___ Document segment

Learning to play to her strengths
“I was crazy to start this company. It was a consumer-focused business,” she says. “I’m a business development person, so I don’t know what I was thinking.” She struggled with everything related to the product, she explains. “The product was always the bane of my existence. Whether it was the design of the product experience, or whether it was making sure it was stable.”
Pivoting to focus on the feature really leveraged her strengths. She knew how to take it to market via sales. Finding a viable direction was a huge breakthrough, and listening to their customers was the secret to finding it.
Often, the business you start out with isn’t the business you end up having. Mental flexibility is the key to entrepreneurial success, Freddie adds.
Dealing with the Oh Ship! moment brought on by COVID-19
The pandemic created two major Oh Ship! moments for CommerceNext:
- They’d already completed their high-profile annual survey of over 100 executives in retail and written up the report, a major undertaking, when COVID hit and made all that data completely irrelevant. They had to resurvey in June to gain pertinent insights. Given the environment of the pandemic, though, the survey data was more valuable than ever. People were hungry for guidance, and the survey delivered.

______
___ Listed records

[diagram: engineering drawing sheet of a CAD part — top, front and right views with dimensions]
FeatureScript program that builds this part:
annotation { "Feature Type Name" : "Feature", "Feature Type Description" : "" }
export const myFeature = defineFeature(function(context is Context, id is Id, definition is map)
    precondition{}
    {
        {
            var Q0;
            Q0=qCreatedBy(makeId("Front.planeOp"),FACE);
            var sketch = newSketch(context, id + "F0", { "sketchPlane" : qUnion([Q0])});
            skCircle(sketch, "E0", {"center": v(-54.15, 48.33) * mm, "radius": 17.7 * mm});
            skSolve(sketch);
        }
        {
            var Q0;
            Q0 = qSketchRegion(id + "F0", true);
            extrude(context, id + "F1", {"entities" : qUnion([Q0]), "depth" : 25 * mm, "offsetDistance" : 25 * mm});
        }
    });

______

Apply what you read –
(a) Print the passage of the CommerceNext excerpt from "Pivoting to focus" up to and including "success, Freddie adds.".
(b) List every passage that the CommerceNext excerpt sets inside quotation marks.
The listing was drawn from a different source than the CommerceNext excerpt.

Exercise solutions –
(a)
Pivoting to focus on the feature really leveraged her strengths. She knew how to take it to market via sales. Finding a viable direction was a huge breakthrough, and listening to their customers was the secret to finding it.
Often, the business you start out with isn’t the business you end up having. Mental flexibility is the key to entrepreneurial success, Freddie adds.

(b)
- I was crazy to start this company. It was a consumer-focused business,
- I'm a business development person, so I don't know what I was thinking.
- The product was always the bane of my existence. Whether it was the design of the product experience, or whether it was making sure it was stable.